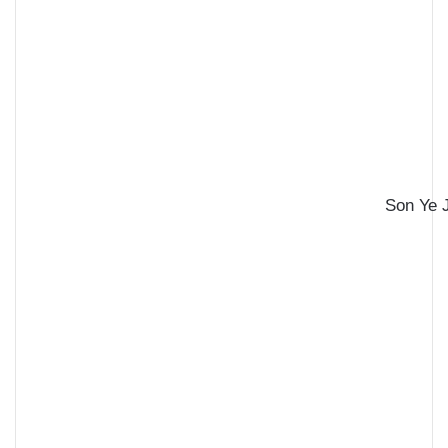
Son Ye 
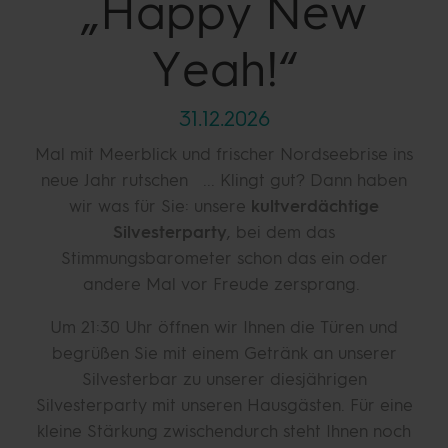
„Happy New
Yeah!“
31.12.2026
Mal mit Meerblick und frischer Nordseebrise ins
neue Jahr rutschen ... Klingt gut? Dann haben
wir was für Sie: unsere
kultverdächtige
Silvesterparty
, bei dem das
Stimmungsbarometer schon das ein oder
andere Mal vor Freude zersprang.
Um 21:30 Uhr öffnen wir Ihnen die Türen und
begrüßen Sie mit einem Getränk an unserer
Silvesterbar zu unserer diesjährigen
Silvesterparty mit unseren Hausgästen. Für eine
kleine Stärkung zwischendurch steht Ihnen noch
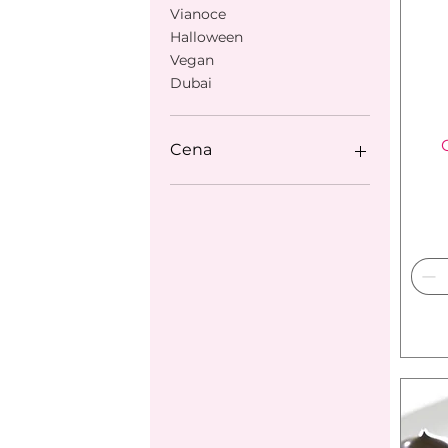
Vianoce
Halloween
Vegan
Dubai
Cena
0 €
193 €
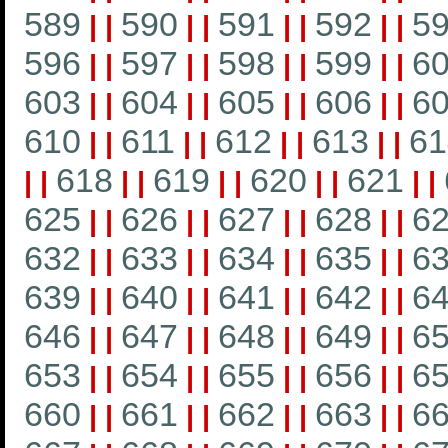
589
590
591
592
5
|
|
|
|
|
|
|
|
596
597
598
599
6
|
|
|
|
|
|
|
|
603
604
605
606
6
|
|
|
|
|
|
|
|
610
611
612
613
61
|
|
|
|
|
|
|
|
618
619
620
621
|
|
|
|
|
|
|
|
|
|
625
626
627
628
6
|
|
|
|
|
|
|
|
632
633
634
635
6
|
|
|
|
|
|
|
|
639
640
641
642
6
|
|
|
|
|
|
|
|
646
647
648
649
6
|
|
|
|
|
|
|
|
653
654
655
656
6
|
|
|
|
|
|
|
|
660
661
662
663
6
|
|
|
|
|
|
|
|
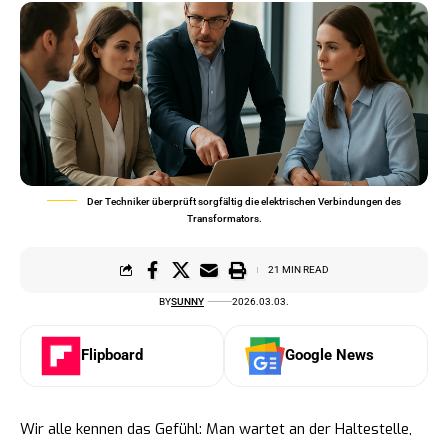
Der Techniker überprüft sorgfältig die elektrischen Verbindungen des
Transformators.
21 MIN READ
BY
SUNNY
2026.03.03.
Flipboard
Google News
Wir alle kennen das Gefühl: Man wartet an der Haltestelle,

*****

**WHAT NEEDS TO BE DONE**.
Lines of the listing above that contain the word "Silvesterparty" must all be copied.

**EXERCISE RESPONSE**.
Silvesterparty
Silvesterparty mit unseren Hausgästen. Für eine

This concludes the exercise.